__Direction A__
For the article on the MFSA's AI expectations, state whether each statement agrees with it, answering yes or no and quoting the words that decide it. (i) The MFSA issued its letter on the 4th of June 2026. (ii) The letter concerns AI use by firms operating outside Malta. (iii) The AI Act is Regulation (EU) 2024/1689.

__Page extract__
• • •

MFSA issues AI governance and prudential risk expectations for Malta financial services firms

On the 4th of June 2026, the Malta Financial Services Authority (“MFSA”) issued a Dear CEO Letter outlining its supervisory expectations regarding the adoption and use of Artificial Intelligence (“AI”) by financial services firms operating in Malta. The communication arrives against the backdrop of a rapidly evolving European regulatory framework, particularly following the entry into force of the EU Artificial Intelligence Act (Regulation (EU) 2024/1689) (“AI Act”), and reflects the Authority’s broader objective of supporting technological innovation while safeguarding financial stability, consumer protection and market integrity. Against this background, the Authority has provided guidance on the governance, risk management and control measures that should accompany the use of such technologies.

• • •

__Data for this exercise__
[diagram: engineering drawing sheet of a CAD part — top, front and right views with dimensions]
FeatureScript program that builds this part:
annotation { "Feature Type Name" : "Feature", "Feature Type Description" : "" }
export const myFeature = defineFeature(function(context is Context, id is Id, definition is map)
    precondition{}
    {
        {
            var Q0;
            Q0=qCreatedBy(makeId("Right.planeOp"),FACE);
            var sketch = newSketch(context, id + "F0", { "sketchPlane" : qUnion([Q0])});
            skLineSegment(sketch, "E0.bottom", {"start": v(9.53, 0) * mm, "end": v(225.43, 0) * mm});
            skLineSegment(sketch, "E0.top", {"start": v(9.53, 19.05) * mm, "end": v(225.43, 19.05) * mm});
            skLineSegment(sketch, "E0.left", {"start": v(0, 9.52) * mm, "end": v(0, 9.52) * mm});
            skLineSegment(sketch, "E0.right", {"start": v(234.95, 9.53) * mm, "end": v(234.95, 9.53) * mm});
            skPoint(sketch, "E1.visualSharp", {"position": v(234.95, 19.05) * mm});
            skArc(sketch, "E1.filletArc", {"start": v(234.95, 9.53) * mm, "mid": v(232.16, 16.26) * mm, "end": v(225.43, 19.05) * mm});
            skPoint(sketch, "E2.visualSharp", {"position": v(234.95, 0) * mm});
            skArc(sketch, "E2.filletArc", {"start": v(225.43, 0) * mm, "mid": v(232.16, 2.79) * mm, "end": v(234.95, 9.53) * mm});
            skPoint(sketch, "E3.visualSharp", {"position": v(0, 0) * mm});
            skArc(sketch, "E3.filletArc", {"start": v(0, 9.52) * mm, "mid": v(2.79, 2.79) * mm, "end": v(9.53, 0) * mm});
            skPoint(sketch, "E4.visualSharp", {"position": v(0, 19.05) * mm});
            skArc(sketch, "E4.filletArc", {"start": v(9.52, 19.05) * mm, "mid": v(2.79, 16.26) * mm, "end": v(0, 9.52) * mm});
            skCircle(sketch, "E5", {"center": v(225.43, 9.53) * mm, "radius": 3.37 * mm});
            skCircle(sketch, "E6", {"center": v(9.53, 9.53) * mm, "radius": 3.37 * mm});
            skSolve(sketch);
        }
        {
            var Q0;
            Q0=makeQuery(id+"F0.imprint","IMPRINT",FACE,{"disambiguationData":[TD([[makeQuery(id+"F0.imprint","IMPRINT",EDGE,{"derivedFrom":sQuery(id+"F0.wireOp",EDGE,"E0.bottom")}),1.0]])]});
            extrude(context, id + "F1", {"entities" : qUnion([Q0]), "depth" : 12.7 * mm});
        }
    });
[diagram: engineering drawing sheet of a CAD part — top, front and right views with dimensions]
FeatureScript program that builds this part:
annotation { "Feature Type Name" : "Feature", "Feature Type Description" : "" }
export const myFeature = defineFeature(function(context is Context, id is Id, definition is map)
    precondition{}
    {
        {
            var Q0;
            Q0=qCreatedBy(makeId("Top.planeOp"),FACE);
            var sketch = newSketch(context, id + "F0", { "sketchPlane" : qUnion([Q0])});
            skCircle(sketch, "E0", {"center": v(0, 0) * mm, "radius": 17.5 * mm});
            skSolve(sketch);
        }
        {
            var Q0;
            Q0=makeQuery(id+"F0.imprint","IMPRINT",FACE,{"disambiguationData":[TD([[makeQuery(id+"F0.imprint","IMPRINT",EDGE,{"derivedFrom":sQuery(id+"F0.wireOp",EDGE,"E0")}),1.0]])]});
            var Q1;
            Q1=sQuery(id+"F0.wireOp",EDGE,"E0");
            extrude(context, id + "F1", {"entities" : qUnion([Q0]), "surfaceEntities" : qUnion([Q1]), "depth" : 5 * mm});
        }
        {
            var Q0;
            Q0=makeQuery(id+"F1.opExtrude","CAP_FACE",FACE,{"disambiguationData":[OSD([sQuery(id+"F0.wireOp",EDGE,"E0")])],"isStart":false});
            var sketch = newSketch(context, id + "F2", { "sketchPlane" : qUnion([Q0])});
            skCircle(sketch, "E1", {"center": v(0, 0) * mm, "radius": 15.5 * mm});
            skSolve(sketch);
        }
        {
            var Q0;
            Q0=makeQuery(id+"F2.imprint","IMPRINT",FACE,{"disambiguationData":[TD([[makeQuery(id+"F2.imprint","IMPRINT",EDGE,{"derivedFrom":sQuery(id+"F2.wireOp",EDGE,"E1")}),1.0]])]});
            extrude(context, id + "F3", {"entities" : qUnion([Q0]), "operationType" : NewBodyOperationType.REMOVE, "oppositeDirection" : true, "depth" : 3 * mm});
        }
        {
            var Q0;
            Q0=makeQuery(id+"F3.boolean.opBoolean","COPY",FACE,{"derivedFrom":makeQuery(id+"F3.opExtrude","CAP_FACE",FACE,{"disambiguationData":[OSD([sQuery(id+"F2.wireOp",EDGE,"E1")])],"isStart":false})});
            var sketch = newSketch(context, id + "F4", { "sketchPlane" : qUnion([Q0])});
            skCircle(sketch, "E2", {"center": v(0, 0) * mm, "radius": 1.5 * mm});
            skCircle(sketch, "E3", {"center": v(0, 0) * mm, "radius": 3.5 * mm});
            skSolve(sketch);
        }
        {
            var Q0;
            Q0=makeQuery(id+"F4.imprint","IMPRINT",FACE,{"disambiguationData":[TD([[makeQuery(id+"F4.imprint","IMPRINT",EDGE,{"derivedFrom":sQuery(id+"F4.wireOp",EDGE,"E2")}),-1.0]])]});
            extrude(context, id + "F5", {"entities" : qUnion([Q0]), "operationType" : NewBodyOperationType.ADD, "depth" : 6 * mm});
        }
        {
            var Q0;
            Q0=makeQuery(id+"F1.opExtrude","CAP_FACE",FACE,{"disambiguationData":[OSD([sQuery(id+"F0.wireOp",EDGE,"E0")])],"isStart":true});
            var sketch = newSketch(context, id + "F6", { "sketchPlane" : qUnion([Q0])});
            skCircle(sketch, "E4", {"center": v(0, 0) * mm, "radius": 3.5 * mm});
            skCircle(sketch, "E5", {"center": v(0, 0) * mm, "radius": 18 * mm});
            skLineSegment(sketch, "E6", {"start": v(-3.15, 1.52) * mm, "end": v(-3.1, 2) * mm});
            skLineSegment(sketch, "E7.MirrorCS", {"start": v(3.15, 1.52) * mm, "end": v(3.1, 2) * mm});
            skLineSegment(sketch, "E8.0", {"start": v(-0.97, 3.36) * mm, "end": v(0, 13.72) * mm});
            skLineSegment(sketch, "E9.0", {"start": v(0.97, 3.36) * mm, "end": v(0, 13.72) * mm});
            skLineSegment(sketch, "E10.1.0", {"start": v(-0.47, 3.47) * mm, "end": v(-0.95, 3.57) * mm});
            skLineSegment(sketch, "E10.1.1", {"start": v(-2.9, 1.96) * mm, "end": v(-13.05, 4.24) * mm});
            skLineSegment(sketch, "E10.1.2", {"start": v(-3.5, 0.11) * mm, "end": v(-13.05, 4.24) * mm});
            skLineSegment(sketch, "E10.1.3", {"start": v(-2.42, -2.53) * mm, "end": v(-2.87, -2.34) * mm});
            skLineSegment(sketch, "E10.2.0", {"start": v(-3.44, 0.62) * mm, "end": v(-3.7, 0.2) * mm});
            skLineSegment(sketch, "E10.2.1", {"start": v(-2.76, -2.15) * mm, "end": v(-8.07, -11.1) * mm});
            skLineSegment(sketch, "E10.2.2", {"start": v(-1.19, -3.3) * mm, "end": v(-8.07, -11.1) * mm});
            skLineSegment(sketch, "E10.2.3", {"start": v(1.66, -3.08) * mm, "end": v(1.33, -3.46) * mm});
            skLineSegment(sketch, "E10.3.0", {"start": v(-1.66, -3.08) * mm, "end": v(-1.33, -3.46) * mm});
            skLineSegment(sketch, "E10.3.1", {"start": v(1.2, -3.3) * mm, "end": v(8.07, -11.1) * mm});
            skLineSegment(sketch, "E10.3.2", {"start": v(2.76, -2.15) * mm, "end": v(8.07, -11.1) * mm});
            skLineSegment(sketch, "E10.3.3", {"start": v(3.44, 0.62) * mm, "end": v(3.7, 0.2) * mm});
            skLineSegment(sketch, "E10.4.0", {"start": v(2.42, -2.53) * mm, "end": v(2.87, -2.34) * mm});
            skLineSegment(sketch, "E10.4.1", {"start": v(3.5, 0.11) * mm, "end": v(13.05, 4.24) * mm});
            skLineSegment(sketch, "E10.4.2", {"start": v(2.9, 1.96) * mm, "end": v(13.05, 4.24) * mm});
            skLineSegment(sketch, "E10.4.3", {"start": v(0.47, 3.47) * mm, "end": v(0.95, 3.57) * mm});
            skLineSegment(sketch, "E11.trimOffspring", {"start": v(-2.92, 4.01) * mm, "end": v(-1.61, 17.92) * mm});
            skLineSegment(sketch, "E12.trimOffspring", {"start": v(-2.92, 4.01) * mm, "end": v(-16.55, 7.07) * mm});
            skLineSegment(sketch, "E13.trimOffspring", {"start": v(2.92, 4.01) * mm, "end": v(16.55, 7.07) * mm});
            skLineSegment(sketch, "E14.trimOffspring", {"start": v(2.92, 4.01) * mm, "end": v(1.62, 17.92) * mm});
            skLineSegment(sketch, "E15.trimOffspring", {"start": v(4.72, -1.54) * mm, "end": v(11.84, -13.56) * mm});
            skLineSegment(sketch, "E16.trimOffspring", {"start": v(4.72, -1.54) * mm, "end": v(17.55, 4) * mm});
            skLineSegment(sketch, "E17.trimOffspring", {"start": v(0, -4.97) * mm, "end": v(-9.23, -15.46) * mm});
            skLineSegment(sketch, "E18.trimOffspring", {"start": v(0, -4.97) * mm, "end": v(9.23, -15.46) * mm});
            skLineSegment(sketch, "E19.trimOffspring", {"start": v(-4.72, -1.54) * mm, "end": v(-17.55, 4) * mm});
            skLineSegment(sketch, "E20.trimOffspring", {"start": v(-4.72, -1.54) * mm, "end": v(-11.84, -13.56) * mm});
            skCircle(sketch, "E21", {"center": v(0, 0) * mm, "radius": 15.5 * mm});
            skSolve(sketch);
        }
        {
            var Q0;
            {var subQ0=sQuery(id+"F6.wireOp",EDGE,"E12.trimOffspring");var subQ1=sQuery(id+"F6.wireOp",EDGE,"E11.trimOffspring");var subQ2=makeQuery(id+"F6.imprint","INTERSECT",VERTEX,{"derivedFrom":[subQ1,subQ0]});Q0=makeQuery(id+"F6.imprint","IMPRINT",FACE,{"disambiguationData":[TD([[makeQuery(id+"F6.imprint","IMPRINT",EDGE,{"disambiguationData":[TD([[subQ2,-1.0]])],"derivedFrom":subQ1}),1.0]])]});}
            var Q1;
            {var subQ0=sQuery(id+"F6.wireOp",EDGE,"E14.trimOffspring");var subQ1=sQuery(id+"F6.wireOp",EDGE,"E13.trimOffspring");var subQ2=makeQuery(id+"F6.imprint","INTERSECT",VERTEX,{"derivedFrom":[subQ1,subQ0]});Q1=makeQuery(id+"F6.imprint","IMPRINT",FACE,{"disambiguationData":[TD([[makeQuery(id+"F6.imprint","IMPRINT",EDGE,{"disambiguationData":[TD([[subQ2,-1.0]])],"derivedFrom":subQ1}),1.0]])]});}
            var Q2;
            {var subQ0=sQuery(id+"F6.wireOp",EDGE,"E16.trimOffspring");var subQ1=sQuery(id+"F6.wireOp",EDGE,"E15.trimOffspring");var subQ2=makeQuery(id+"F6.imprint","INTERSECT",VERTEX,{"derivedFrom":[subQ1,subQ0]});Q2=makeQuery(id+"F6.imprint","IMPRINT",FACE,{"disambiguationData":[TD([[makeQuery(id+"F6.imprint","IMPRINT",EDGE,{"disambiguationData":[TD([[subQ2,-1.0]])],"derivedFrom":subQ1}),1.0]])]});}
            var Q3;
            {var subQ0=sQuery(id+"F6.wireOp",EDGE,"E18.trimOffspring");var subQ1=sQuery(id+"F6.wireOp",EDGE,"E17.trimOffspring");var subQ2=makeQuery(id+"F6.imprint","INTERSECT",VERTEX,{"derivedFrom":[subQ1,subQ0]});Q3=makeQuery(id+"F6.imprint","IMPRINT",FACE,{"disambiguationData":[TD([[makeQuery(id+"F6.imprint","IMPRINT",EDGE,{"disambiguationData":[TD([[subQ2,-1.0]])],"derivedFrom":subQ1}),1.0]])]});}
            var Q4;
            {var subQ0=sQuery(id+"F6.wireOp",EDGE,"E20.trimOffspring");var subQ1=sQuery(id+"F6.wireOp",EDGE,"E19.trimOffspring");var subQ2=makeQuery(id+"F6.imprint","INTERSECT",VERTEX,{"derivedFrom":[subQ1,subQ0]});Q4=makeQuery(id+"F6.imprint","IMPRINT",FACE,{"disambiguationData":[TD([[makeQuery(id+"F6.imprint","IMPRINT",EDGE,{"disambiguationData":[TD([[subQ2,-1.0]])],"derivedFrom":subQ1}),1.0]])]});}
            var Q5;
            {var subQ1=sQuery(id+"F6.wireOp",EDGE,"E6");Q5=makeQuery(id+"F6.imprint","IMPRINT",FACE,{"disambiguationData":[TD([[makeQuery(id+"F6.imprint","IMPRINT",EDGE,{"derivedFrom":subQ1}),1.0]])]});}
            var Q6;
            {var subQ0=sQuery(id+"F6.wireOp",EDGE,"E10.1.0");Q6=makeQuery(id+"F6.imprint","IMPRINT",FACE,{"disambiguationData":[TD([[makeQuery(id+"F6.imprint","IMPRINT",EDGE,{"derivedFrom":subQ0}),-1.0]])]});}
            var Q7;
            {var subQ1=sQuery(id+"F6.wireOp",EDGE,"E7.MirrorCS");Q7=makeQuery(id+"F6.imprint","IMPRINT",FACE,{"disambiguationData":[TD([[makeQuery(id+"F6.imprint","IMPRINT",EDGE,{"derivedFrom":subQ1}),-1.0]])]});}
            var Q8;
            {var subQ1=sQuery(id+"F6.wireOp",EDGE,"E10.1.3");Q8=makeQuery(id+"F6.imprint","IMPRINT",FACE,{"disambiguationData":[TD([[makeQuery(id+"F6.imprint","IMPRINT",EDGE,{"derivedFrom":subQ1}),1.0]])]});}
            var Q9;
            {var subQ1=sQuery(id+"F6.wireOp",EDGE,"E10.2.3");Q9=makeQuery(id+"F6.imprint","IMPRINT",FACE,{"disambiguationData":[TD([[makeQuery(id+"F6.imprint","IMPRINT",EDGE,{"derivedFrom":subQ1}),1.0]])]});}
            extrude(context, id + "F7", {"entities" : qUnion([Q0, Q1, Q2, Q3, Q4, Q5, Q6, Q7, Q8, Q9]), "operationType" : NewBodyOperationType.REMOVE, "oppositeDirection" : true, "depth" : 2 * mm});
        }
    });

• • •

__Direction B__
Reproduce the records from their first line up to and including the line that contains "v(234.95, 0) *".

__Written solution A__
(i) Yes: "On the 4th of June 2026, the Malta Financial Services Authority (“MFSA”) issued a Dear CEO Letter"
(ii) No: "by financial services firms operating in Malta"
(iii) Yes: "the EU Artificial Intelligence Act (Regulation (EU) 2024/1689)"

__Written solution B__
[diagram: engineering drawing sheet of a CAD part — top, front and right views with dimensions]
FeatureScript program that builds this part:
annotation { "Feature Type Name" : "Feature", "Feature Type Description" : "" }
export const myFeature = defineFeature(function(context is Context, id is Id, definition is map)
    precondition{}
    {
        {
            var Q0;
            Q0=qCreatedBy(makeId("Right.planeOp"),FACE);
            var sketch = newSketch(context, id + "F0", { "sketchPlane" : qUnion([Q0])});
            skLineSegment(sketch, "E0.bottom", {"start": v(9.53, 0) * mm, "end": v(225.43, 0) * mm});
            skLineSegment(sketch, "E0.top", {"start": v(9.53, 19.05) * mm, "end": v(225.43, 19.05) * mm});
            skLineSegment(sketch, "E0.left", {"start": v(0, 9.52) * mm, "end": v(0, 9.52) * mm});
            skLineSegment(sketch, "E0.right", {"start": v(234.95, 9.53) * mm, "end": v(234.95, 9.53) * mm});
            skPoint(sketch, "E1.visualSharp", {"position": v(234.95, 19.05) * mm});
            skArc(sketch, "E1.filletArc", {"start": v(234.95, 9.53) * mm, "mid": v(232.16, 16.26) * mm, "end": v(225.43, 19.05) * mm});
            skPoint(sketch, "E2.visualSharp", {"position": v(234.95, 0) * mm});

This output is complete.